En 1997, deux jeunes employés de la firme de courtage à escompte Datek ont eu l'idée de mettre sur pied un système semblable permettant de jumeler des ordres de toutes les tailles. L'ECN Island était né. Le système compte maintenant pour 12% des transactions de la Bourse électronique Nasdaq et offre, depuis le milieu de 1999, la possibilité de transiger avant et après des heures d'ouverture des parquets traditionnels.

Avec l'information maintenant disponible à tous grâce au Web, les investisseurs voient en temps réel quels sont les ordres disponibles. Il peuvent ensuite, grâce au courtage en ligne, exécuter instantanément les ordres qu'ils jugent intéressants. Encore une fois, les nouvelles technologies d'information et de communication font sauter les intermédiaires.

De plus, puisque les ECN qui soumettent ensuite les ordres déjà jumelés à la Bourse, le système fonctionne hors des parquets traditionnels. Les heures d'ouverture et de fermeture des marchés sont ainsi sans conséquences. Les investisseurs peuvent donc afficher et répondre à des ordres sur Island n'importe quand entre 7h et 20h.

Si le système semble plus flexible que les Bourses traditionnelles, il a également des inconvénients. La rapidité et la transparence avec laquelle les transactions se déroulent servent très bien à limiter les coûts.

En revanche, elles ajoutent beaucoup de volatilité au marché. Il est facile pour un investisseur d'accepter un ordre bien au-delà ou en-deça du cours du marché qu'établirait une Bourse traditionnelle (à travers les spécialistes de marchés qui fixent les cours d'offre et de demande). La perception est ainsi faussée et les investisseurs peuvent rapidement s'emballer d'un côté comme de l'autre.

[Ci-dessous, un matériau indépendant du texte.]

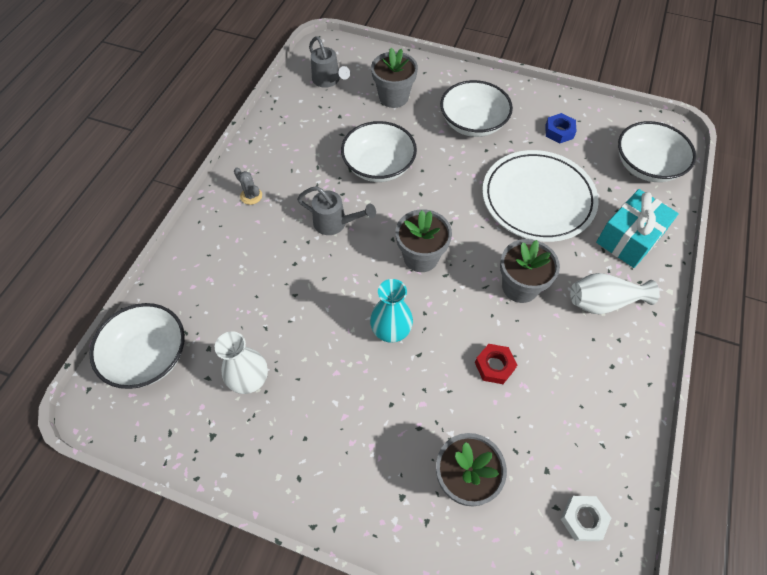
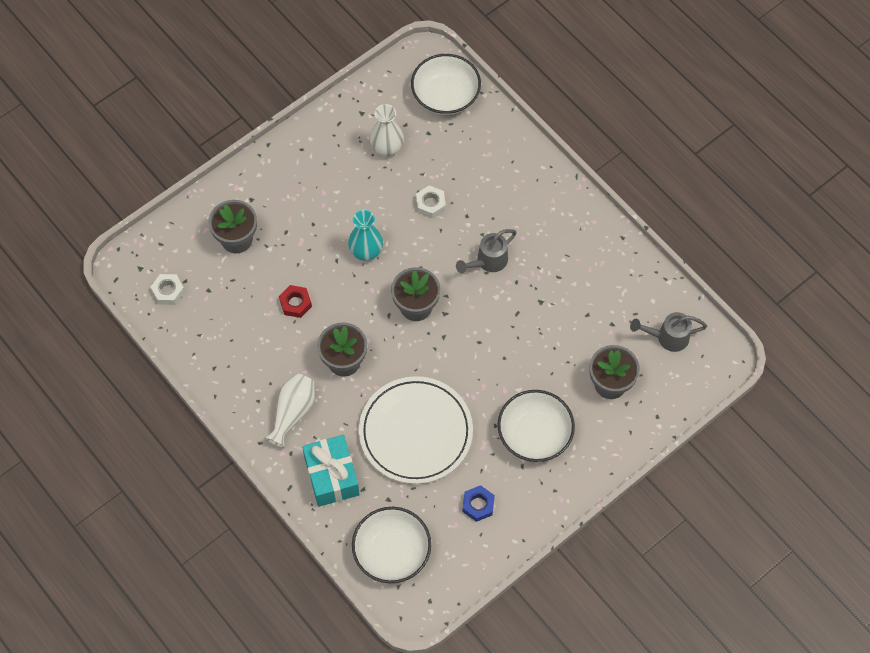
camera: 120 degrees right, 5 degrees up
(251, 196) = (555, 213): grey cactus -> none
(298, 301) = (430, 204): none -> white nut
(379, 166) = (530, 325): white bowl -> none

De plus, tous les investisseurs n'ont pas accès à des courtiers offrant le service. Par exemple, aucun courtier canadien n'est membre d'Island. Les investisseurs n'ayant pas de compte avec des courtiers américains sont donc désavantagés.

Ces transactions plus directes amenant des réactions plus violentes sont tout de même positives. Selon Jeffrey Citron, fondateur d'Island, le modèle reprend la balance du pouvoir des mains des courtiers pour la redonner aux investisseurs. Le coût moins élevé permet aux investisseurs de réagir plus vite et de faire connaître plus rapidement leur réaction aux résultats et aux annonces des sociétés.